In my case, if I'd had different or more information about some things, I would have made different decisions. But how was I to get that information? We took a 10-week birthing class, never missed a class, did our reading, took notes, kept all our handouts. We used a midwife practice instead of a conventional, mainstream OB. I read my book (which was What To Expect... unfortunately). I joined a due date club, but the one I found was on Parenthood.com. I simply didn't find the resources I needed to have the information that would have changed our decisions... but it's *not* because I didn't TRY.

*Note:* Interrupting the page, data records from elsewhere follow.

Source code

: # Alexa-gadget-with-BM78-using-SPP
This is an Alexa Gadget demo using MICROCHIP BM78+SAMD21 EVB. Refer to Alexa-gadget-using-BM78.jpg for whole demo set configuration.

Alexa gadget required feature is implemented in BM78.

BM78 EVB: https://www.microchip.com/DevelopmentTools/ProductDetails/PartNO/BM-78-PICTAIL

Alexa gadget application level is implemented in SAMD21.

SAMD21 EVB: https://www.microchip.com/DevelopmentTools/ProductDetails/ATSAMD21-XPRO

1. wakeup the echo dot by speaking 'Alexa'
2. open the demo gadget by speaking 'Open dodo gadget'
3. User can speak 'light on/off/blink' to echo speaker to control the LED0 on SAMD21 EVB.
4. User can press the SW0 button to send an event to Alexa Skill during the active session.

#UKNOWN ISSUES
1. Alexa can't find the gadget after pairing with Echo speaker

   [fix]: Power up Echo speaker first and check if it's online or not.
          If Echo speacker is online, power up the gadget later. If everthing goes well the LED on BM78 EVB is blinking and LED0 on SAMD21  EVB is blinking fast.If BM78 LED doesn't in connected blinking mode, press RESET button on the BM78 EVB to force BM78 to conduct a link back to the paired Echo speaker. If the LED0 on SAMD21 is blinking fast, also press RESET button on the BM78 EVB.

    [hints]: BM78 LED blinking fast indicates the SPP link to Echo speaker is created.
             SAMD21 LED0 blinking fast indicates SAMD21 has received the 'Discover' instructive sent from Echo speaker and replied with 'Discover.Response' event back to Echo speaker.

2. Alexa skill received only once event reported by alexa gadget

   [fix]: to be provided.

And, what also really helped was, our care providers were good at leaving us in the driver's seat. Yes, I wish they'd had different recommendations. But that's what they were, was recommendations. We weren't railroaded or guilt-tripped into anything. We were told matter-of-factly what their interpretation of the information was, what the risks were, and what they'd recommend, and then left ALONE to discuss things and make decisions. So, in the end, we did feel like they were OUR decisions. I think that's pretty unusual in this day and age.
I know now that the two things that probably contributed the most to my c-section happened a month or two before the birth, and I really couldn't have predicted their impact on the outcome at the time. That makes it a lot easier to accept that sh*t happens.